» **Document extract**
All of lore.kernel.org
 help / color / mirror / Atom feed
From: Brian Foster <bfoster@redhat.com>
To: Dave Chinner <david@fromorbit.com>
Cc: xfs@oss.sgi.com
Subject: Re: [PATCH RFC 1/2] xfs: return committed status from xfs_trans_roll()
Date: Wed, 29 Jul 2015 07:47:52 -0400	[thread overview]
Message-ID: <20150729114751.GB61108@bfoster.bfoster> (raw)
In-Reply-To: <20150728215140.GC24249@dastard>

On Wed, Jul 29, 2015 at 07:51:40AM +1000, Dave Chinner wrote:
> On Tue, Jul 28, 2015 at 09:40:06AM -0400, Brian Foster wrote:
> > On Tue, Jul 28, 2015 at 10:40:09AM +1000, Dave Chinner wrote:
> > > [ reply to both patches in one reply, because it's related. ]
> > > 
> > > On Thu, Jul 23, 2015 at 04:13:29PM -0400, Brian Foster wrote:
...

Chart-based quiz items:

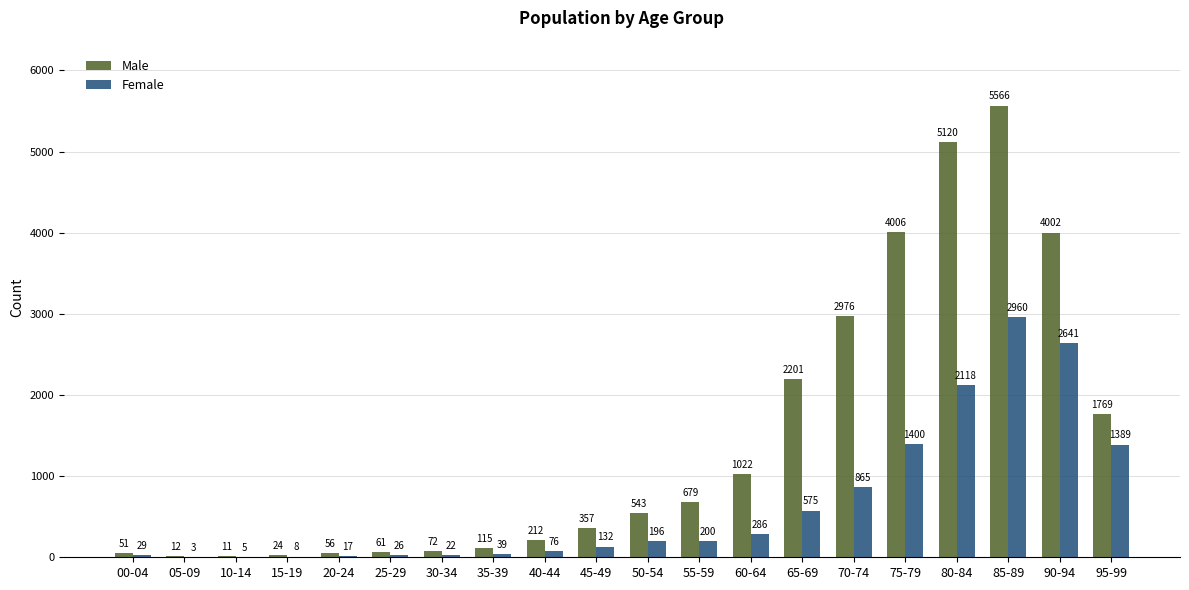

What value does the Male series have at 55-59, to the nearest 10?

680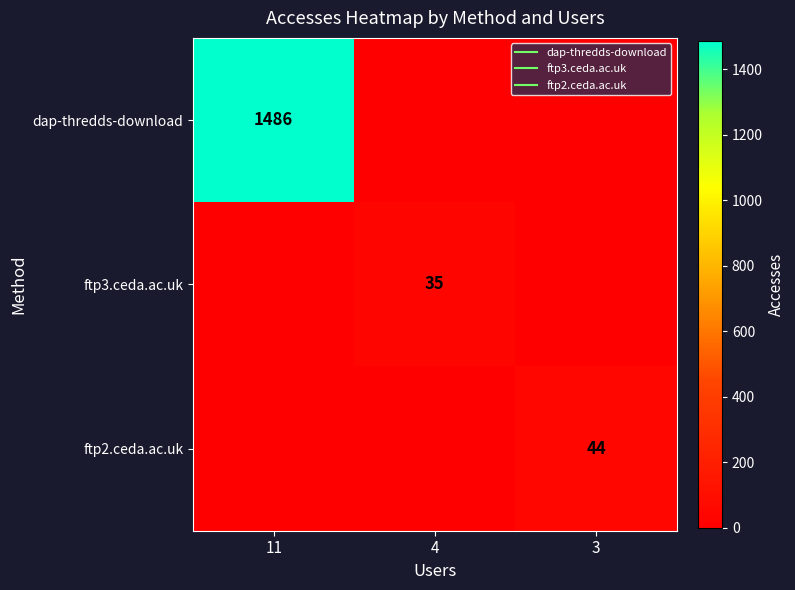

Which series has the largest range (max minus min)?

dap-thredds-download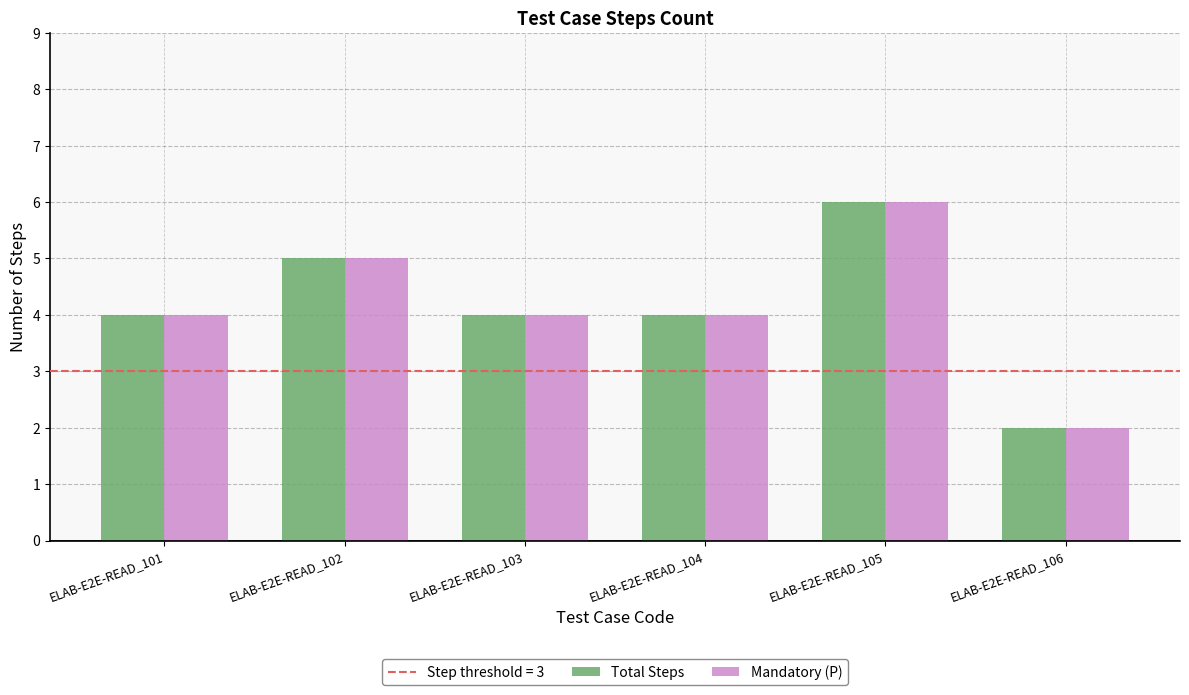

The Total Steps series shows 4 at ELAB-E2E-READ_101. True or false?

True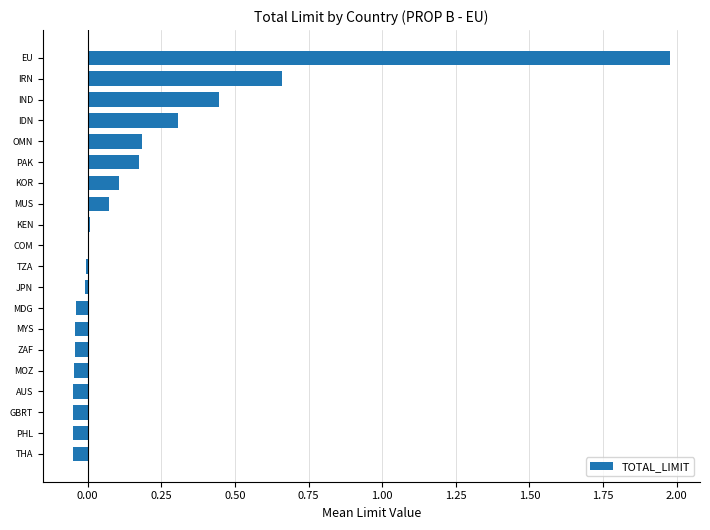

What is the change in value from MUS to EU?

+1.9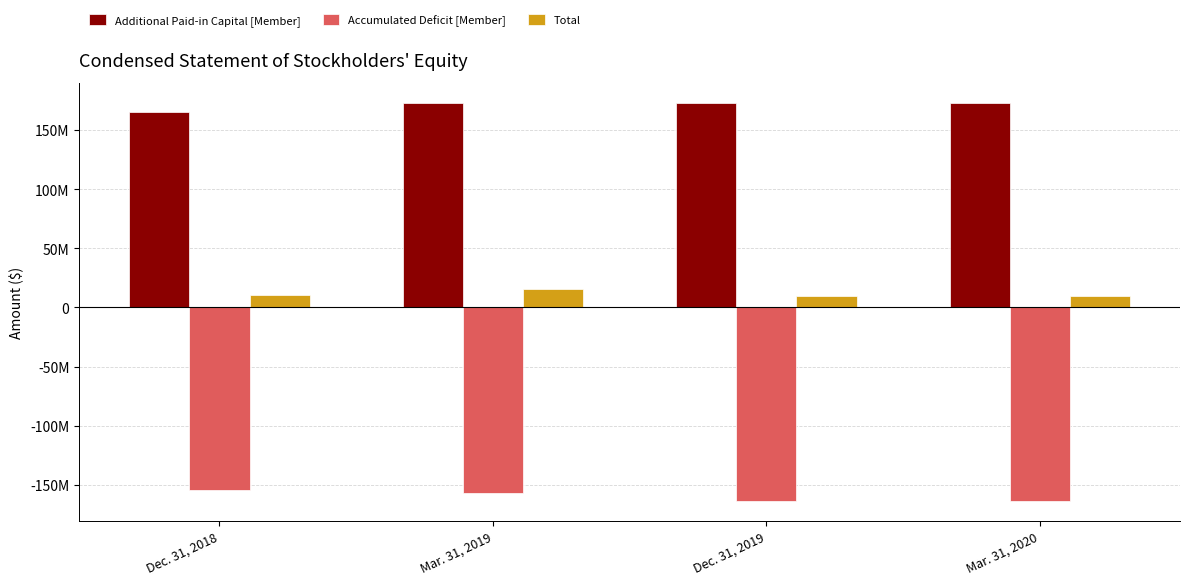

Rank the series by their maximum value, from highest to lowest.

Additional Paid-in Capital [Member], Total, Accumulated Deficit [Member]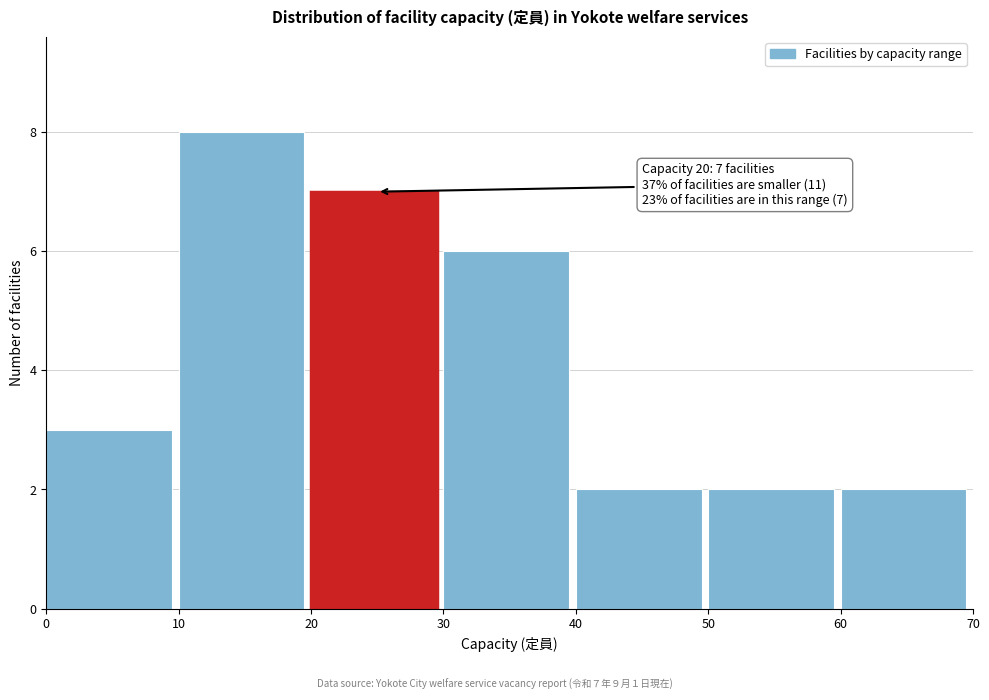

Over which range of the x-axis is the bar tallest?

10 to 20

» **Goal of the exercise**
Which email addresses appear in the From, To, and Cc lines of the mailing list post above the records?

» **Response**
bfoster@redhat.com
david@fromorbit.com
xfs@oss.sgi.com